# [Dataset entries]
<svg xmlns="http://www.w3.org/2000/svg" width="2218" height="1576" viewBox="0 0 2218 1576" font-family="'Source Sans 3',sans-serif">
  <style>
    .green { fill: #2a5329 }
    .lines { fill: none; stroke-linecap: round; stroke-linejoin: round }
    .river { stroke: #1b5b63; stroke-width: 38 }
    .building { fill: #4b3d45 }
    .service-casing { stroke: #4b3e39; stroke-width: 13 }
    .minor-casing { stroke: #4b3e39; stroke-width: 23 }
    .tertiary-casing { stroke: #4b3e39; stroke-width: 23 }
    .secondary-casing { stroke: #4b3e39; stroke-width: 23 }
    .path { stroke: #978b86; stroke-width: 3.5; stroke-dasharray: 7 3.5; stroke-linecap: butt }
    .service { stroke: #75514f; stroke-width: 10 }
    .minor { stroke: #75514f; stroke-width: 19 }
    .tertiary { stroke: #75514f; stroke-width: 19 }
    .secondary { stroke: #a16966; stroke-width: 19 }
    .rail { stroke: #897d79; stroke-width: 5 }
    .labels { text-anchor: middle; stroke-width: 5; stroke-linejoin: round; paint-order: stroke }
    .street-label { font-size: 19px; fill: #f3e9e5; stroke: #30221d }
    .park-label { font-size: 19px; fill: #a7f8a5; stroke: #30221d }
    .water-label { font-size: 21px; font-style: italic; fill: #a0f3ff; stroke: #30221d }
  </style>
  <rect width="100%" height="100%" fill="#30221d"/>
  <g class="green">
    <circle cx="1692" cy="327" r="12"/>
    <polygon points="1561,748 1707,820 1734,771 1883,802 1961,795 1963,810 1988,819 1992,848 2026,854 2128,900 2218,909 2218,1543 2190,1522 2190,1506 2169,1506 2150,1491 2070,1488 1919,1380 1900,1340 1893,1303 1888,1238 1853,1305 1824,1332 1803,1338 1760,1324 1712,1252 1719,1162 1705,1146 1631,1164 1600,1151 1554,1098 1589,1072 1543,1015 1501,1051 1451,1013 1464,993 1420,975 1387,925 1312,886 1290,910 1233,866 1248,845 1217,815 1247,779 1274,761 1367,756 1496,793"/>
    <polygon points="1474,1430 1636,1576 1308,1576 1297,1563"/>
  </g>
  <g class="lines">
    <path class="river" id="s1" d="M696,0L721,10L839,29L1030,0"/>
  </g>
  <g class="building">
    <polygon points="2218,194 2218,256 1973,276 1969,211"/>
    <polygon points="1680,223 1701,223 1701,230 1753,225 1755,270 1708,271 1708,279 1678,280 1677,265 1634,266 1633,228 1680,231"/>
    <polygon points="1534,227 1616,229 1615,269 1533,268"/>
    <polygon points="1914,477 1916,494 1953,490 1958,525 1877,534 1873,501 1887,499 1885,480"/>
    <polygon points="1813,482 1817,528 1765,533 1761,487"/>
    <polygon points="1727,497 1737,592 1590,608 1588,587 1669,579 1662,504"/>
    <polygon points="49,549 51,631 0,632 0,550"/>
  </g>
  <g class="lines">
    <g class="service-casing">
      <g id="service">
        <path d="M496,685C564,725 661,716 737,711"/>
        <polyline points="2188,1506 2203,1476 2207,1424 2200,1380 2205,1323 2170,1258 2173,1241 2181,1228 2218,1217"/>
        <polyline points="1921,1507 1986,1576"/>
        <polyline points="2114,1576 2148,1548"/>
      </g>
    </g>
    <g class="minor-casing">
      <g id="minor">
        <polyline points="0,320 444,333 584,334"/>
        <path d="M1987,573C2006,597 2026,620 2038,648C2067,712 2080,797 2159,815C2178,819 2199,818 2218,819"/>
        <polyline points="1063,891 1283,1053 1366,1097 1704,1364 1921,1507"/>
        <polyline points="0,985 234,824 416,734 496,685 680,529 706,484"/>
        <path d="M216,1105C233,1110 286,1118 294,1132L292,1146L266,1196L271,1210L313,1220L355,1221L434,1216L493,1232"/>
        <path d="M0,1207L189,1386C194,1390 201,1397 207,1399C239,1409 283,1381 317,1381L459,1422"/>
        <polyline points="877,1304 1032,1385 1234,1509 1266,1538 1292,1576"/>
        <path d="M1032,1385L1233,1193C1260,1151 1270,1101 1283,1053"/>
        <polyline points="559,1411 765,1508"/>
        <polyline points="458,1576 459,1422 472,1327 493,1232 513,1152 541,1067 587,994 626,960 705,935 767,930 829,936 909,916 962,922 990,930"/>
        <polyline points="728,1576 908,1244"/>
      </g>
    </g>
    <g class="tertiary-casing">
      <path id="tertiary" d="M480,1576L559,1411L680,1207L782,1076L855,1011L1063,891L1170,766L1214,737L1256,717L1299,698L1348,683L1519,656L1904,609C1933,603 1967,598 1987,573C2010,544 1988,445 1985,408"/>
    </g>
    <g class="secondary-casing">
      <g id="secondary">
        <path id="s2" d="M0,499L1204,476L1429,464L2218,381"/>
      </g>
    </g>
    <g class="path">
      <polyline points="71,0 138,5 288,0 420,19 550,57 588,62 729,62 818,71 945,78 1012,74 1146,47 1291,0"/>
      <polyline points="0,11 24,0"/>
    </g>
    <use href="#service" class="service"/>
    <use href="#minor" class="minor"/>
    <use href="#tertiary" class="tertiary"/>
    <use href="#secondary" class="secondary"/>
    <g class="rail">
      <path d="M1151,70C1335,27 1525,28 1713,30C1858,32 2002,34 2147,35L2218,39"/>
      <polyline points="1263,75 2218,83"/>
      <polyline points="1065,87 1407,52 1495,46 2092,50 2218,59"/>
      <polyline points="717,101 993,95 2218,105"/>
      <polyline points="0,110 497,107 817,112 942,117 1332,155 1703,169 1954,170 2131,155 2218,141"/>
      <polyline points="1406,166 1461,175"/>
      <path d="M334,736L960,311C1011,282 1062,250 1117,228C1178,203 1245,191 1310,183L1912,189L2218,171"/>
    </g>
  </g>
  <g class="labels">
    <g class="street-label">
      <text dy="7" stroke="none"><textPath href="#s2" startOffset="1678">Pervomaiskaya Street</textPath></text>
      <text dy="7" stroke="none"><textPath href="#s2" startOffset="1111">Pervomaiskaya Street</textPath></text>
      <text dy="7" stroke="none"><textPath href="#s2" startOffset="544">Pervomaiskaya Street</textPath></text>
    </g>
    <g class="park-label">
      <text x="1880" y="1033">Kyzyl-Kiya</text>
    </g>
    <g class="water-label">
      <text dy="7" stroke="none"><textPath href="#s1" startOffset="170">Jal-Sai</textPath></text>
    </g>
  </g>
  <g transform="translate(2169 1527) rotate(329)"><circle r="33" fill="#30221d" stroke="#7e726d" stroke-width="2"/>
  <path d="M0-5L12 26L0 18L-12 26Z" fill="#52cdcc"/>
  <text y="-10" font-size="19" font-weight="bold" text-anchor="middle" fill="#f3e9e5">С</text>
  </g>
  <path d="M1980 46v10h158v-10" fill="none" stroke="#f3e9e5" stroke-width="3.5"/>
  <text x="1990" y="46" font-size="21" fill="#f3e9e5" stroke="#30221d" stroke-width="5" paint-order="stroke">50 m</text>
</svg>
---
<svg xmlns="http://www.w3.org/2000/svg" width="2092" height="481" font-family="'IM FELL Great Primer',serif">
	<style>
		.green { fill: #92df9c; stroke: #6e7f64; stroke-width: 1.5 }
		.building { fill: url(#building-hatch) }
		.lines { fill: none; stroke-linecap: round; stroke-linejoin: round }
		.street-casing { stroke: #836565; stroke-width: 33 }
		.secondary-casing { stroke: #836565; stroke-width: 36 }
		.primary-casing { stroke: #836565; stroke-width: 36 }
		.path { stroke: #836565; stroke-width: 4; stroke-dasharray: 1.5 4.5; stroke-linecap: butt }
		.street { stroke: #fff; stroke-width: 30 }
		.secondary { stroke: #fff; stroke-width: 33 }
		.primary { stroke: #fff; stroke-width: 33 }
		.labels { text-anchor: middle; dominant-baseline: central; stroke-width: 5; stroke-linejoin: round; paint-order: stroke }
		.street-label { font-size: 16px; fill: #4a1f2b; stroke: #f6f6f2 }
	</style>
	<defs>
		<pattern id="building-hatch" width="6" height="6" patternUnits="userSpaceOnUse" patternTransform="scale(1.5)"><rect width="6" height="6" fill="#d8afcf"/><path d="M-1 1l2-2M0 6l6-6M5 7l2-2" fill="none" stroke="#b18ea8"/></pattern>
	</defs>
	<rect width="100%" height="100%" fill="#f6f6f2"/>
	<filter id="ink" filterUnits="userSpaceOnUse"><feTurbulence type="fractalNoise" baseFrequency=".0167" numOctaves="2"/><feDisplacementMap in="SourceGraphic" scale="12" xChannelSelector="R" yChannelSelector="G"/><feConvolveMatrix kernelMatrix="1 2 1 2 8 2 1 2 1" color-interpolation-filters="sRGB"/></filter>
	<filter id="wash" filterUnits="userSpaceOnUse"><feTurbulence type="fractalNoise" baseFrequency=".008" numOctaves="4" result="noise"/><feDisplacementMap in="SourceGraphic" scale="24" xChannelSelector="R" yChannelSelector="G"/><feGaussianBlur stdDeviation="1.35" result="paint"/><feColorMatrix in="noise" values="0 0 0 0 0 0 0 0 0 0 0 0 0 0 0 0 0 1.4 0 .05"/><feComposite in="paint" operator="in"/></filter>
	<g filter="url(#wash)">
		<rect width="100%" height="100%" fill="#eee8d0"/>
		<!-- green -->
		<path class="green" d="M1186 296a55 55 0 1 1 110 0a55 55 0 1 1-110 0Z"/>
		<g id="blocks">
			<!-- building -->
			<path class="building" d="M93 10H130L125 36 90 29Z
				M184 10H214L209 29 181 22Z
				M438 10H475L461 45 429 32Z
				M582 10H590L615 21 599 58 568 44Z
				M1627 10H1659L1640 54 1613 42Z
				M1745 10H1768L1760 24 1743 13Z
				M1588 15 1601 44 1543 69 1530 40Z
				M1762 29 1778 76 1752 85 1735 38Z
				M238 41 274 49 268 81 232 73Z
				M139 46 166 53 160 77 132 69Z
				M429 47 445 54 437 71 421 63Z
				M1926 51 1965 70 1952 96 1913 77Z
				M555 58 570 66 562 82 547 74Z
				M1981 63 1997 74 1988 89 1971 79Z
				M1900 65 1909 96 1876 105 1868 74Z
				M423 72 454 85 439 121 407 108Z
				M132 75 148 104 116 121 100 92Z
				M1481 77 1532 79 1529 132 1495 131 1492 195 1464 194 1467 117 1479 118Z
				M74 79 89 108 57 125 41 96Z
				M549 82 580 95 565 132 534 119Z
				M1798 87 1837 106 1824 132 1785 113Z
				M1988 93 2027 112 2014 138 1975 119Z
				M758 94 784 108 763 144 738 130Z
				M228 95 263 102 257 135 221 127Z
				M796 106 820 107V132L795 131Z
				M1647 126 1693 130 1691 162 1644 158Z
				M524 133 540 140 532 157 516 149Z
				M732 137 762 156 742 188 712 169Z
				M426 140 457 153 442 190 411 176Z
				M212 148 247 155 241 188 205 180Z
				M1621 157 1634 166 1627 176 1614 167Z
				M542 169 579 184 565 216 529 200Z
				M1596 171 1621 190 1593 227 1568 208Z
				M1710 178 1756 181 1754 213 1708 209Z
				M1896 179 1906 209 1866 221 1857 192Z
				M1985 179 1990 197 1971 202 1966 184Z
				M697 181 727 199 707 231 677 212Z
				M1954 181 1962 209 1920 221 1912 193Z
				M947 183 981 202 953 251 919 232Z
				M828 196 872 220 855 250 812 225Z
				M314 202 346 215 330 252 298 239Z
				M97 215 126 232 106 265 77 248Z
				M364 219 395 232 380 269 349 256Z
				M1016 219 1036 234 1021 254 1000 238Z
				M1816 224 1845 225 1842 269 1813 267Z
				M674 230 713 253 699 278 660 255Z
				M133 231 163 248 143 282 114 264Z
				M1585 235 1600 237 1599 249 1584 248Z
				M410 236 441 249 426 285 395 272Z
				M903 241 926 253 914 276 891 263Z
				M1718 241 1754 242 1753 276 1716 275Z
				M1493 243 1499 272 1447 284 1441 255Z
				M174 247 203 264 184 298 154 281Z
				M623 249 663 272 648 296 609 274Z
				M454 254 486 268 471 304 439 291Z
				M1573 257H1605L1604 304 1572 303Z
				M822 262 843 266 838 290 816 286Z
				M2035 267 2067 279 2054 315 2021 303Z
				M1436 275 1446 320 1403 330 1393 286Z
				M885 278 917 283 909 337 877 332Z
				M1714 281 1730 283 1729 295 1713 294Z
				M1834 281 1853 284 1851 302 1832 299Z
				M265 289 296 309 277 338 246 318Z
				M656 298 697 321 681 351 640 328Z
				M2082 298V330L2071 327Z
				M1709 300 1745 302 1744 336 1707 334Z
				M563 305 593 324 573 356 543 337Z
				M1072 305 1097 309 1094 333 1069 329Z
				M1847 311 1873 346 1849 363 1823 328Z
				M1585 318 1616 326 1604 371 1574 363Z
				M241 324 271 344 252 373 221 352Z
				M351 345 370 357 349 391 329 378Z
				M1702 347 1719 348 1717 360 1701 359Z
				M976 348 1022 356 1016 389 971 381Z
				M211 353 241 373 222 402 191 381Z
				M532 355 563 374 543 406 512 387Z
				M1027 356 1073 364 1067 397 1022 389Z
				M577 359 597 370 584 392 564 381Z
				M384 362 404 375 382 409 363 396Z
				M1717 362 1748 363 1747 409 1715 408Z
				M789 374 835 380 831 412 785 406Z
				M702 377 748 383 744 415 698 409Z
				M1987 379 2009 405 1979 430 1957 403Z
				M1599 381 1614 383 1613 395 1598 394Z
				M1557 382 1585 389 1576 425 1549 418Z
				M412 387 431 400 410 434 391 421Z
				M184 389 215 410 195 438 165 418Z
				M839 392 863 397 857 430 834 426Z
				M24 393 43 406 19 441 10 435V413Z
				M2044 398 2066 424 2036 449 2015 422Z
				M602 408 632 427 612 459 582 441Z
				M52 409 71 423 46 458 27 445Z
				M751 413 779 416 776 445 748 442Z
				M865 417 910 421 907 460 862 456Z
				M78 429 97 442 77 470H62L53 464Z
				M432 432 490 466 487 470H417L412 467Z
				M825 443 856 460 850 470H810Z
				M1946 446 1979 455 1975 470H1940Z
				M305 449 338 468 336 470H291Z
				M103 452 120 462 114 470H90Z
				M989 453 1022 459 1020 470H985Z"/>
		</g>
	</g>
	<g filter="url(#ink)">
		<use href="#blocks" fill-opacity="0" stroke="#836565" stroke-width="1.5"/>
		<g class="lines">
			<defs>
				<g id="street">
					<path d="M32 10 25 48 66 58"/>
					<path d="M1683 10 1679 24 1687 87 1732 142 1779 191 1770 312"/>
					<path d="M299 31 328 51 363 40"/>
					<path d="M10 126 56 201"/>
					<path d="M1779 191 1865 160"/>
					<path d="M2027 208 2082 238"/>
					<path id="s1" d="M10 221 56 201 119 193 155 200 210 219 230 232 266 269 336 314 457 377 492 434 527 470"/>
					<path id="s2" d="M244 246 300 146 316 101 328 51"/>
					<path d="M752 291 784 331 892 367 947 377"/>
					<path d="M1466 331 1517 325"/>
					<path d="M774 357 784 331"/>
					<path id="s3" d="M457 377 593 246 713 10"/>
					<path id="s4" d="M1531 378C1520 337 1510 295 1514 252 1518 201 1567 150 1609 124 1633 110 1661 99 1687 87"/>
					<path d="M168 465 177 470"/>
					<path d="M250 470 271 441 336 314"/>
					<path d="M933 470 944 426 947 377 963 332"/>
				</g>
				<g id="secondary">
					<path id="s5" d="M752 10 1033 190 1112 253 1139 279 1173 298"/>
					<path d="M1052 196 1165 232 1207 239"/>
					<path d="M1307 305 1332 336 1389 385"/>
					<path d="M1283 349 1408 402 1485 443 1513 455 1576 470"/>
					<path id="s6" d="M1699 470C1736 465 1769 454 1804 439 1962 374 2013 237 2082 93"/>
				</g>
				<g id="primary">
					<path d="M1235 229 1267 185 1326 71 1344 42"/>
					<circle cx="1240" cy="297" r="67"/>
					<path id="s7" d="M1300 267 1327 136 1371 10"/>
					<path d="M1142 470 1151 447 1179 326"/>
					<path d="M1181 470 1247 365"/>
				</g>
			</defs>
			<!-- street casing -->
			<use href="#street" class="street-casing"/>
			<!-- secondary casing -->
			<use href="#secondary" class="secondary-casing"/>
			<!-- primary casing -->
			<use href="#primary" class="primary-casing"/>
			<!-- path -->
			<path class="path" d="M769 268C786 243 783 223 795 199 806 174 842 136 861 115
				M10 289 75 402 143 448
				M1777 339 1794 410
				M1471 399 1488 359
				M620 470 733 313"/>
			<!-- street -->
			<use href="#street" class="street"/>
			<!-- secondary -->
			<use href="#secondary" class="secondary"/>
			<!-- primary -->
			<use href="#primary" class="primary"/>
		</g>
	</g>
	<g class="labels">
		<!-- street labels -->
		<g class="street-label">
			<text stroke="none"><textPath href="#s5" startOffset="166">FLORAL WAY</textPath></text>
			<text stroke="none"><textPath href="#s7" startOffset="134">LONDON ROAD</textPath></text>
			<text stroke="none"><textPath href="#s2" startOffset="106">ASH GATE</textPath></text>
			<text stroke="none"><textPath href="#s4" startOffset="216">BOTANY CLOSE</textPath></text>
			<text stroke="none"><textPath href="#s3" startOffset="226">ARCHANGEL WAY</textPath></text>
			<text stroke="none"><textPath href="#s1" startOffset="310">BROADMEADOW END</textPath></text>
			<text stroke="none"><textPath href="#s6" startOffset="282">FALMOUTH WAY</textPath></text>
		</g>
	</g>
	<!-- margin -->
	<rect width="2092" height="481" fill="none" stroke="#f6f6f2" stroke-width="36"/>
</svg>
...
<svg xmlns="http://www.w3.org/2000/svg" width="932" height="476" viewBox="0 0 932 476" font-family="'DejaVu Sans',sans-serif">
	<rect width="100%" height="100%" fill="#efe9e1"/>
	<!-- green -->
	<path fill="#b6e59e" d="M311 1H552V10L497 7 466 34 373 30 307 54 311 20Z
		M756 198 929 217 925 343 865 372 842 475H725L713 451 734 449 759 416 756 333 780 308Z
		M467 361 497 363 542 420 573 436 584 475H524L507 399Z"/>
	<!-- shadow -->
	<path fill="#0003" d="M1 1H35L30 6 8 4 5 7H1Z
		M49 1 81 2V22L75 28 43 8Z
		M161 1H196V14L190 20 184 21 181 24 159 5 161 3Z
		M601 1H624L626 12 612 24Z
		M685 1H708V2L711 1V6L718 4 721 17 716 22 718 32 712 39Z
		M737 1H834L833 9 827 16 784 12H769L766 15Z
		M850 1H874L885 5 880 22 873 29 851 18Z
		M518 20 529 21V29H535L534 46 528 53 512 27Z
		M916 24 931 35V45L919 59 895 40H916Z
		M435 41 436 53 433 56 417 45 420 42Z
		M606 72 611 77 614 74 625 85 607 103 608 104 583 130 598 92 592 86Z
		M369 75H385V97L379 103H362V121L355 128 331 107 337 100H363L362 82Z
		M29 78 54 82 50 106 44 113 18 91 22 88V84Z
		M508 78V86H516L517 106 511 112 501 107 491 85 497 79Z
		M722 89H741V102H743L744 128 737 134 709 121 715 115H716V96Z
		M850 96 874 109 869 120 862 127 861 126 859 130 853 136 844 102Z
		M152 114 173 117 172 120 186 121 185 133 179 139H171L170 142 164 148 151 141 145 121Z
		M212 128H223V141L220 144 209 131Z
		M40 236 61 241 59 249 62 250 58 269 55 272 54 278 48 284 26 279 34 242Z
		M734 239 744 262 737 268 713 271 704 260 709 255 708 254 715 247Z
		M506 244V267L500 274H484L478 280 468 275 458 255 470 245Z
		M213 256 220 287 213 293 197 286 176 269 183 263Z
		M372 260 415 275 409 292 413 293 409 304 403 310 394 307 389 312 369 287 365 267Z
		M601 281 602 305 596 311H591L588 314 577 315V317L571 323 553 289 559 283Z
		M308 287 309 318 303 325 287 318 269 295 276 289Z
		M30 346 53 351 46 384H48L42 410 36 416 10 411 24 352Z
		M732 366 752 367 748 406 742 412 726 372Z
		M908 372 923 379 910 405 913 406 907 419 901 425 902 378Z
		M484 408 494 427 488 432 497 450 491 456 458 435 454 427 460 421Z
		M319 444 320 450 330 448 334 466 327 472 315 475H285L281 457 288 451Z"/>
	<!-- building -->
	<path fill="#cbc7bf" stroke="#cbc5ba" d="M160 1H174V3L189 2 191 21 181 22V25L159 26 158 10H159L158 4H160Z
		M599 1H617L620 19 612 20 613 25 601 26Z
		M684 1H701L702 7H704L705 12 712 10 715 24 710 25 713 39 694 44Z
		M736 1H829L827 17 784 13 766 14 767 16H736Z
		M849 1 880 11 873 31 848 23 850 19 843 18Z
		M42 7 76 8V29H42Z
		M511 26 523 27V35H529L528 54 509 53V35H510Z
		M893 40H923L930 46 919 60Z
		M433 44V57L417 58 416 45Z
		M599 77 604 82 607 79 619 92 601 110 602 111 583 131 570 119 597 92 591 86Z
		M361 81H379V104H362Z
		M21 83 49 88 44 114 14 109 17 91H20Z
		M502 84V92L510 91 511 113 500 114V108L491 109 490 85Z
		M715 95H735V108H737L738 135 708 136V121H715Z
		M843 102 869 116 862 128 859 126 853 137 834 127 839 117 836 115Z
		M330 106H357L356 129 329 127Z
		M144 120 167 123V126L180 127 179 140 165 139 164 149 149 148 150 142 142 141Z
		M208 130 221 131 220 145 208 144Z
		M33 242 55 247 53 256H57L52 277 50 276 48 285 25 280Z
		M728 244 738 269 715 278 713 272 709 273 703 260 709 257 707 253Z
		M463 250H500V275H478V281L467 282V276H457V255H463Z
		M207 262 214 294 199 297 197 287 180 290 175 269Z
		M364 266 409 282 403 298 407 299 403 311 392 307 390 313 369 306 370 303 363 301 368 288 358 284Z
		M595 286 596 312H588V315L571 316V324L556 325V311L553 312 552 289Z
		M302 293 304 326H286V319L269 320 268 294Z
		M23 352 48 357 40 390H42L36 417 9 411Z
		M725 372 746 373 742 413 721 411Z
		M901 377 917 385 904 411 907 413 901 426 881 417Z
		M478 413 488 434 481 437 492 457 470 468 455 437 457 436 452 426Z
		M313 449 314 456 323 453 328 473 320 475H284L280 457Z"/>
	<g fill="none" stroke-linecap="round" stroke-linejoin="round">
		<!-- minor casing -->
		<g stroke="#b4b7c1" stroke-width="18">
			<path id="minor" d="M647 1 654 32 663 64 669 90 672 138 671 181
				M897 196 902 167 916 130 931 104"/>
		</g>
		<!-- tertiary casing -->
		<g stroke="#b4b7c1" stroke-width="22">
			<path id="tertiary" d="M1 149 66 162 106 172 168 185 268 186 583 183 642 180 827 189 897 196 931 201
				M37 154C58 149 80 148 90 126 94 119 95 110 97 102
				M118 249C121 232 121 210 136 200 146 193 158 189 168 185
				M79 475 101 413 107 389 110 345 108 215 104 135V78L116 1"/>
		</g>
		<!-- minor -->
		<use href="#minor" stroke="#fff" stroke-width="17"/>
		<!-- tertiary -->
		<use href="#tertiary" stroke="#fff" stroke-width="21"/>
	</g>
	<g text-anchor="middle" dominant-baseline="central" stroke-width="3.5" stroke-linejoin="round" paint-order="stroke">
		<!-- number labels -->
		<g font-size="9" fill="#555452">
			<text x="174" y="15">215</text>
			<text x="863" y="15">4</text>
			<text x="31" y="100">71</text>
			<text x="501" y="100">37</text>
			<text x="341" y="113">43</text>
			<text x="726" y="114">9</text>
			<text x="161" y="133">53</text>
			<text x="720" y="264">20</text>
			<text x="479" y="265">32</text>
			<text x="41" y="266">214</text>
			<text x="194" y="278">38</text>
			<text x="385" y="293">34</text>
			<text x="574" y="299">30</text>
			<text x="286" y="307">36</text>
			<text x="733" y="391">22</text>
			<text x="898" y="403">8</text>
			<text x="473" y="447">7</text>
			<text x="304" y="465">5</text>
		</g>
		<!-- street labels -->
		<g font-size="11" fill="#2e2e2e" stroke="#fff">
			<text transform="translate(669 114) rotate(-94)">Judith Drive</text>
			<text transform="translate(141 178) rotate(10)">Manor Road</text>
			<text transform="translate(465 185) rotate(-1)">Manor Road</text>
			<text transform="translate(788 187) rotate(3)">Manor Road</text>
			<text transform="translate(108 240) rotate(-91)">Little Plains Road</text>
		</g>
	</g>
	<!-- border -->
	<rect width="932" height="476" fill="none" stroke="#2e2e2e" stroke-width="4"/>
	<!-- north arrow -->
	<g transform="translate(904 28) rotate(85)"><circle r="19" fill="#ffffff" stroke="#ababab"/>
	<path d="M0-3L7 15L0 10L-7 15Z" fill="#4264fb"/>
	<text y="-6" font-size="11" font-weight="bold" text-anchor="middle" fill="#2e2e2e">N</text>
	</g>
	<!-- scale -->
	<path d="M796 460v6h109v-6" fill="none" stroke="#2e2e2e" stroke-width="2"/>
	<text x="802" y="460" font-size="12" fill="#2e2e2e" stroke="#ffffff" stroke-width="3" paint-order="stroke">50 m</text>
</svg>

# [PROBLEM TO WORK ON]
Out of the entries, report each line that contains the word "lines".

# [SOLUTION]
    .lines { fill: none; stroke-linecap: round; stroke-linejoin: round }
  <g class="lines">
  <g class="lines">
		.lines { fill: none; stroke-linecap: round; stroke-linejoin: round }
		<g class="lines">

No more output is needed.